Lade - Lockdown Day 50 - cool, cloudy, n2 - A much better day weather wise as the northerly airflow relented somewhat, but still chilly out of the sun. And so after 50 days the first governmental lockdown of our lifetime is over. From tomorrow we`re permitted unlimited daily exercise and being able to travel further afield to take said exercise; although down here the Dungeness Estate and RSPB reserve will remain closed until further notice pending reviews. While the beach car parks from Lade to Littlestone are accessible the toilets maintained by Folkestone and Hythe District Council remain closed, which from a public health angle is not great.
This afternoon over south lake we had our first Hobby of spring charging about amongst a couple of hundred hirundines and Swifts that had been forced down to feed on emerging insects. It was our 109th and final species of the lockdown period. A Grass Snake basking by the ponds was also a belated first for the year.
When this lockdown started 50 days ago I genuinely thought that spending the entire spring period birding just the local patch would deliver the goods - how wrong I was. In 15 years of birding Lade this spring has been, without doubt, the most disappointing for both variety and numbers of almost all summer migrants.
The following migrants have all been recorded in lower than usual numbers: Hobby, Common Sandpiper, Common and Sandwich Terns, Swift, Sand and House Martins, Swallow, Yellow Wagtail, Reed, Sedge and Willow Warblers.
Migrants that have held steady in number include: Whimbrel, Bar-tailed Godwit, Greenshank, Grey Plover, Cuckoo (2/3 birds only),Wheatear, Blackcap, Chiffchaff, Lesser Whitethroat, Sedge Warbler and Firecrest, while only Red Kite and Common Whitethroat have been more numerous than usual. The stand out oddities during the period were: White-tailed Eagle, Short-eared Owl and Woodlark.

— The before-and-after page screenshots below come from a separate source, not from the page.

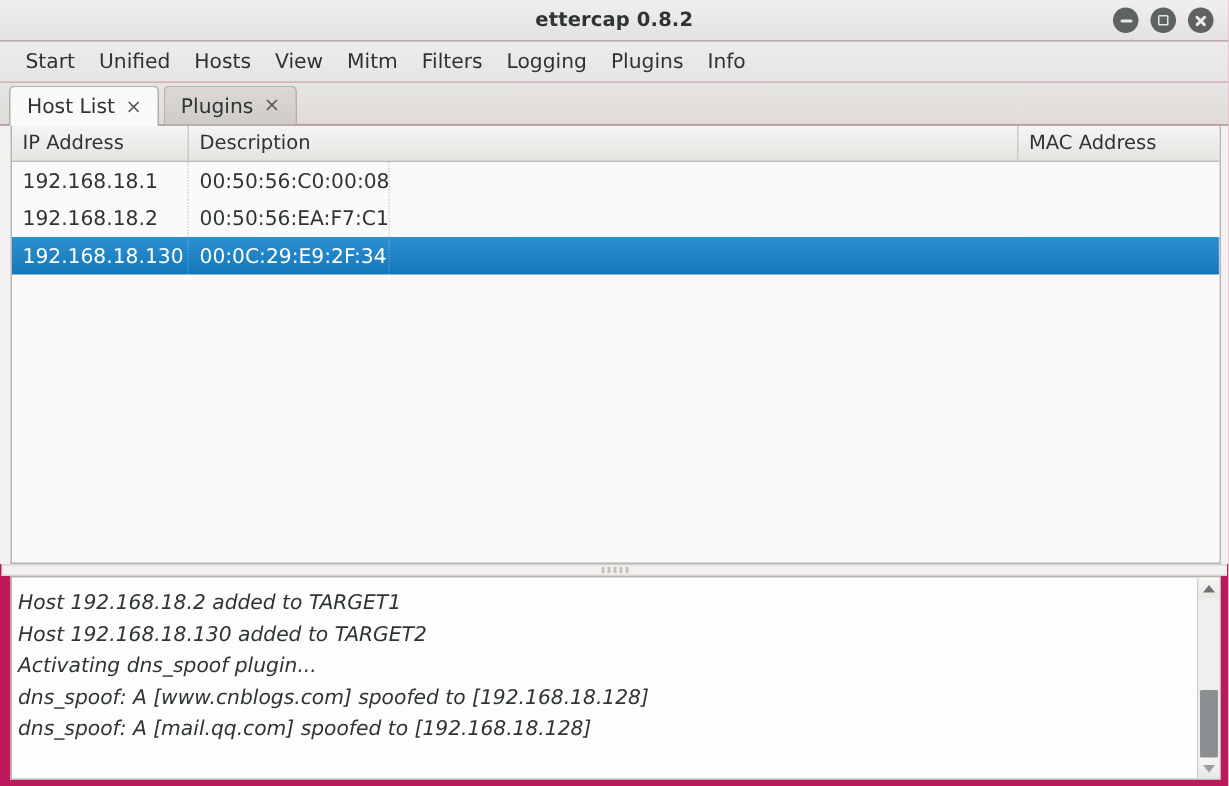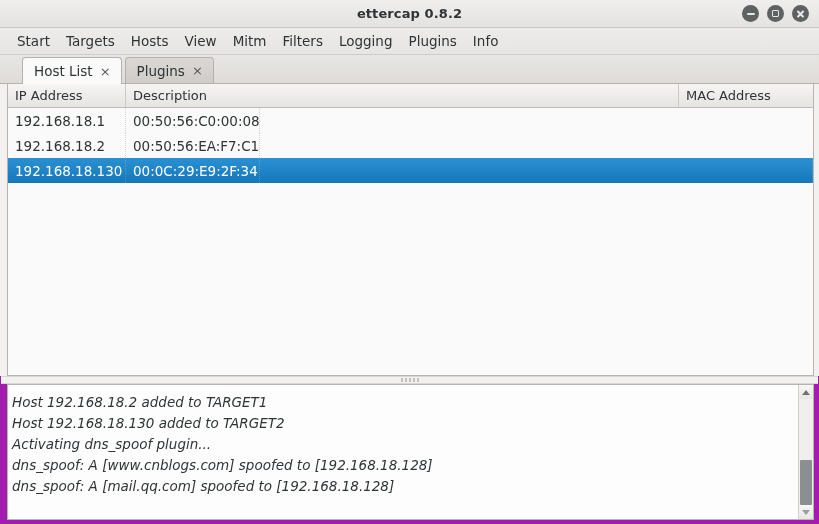--- a/index.html
+++ b/index.html
@@ -13,7 +13,7 @@
     width: 819px; height: 524px;
     position: relative;
     display: flex; flex-direction: column;
-    background: #a21caf;
+    background: #be185d;
   }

Notable by their absence (all of which have been recorded during previous springs here) include: Black-necked Grebe, Garganey, Little Ringed Plover, Turtle Dove (not seen for 3 years), Bee-eater (almost annual), Tree Pipit, Whinchat, Ring Ouzel and Spotted Flycatcher.
So, a pretty depressing, but unsurprising picture of the status of our spring migrants, and one that I`m sure will be replicated elsewhere across the country. Some of it could be put down to the clear, dry weather throughout most of April encouraging nocturnal migrants to continue their journeys, and the unsuitably high water levels on the lakes for waders, but not all.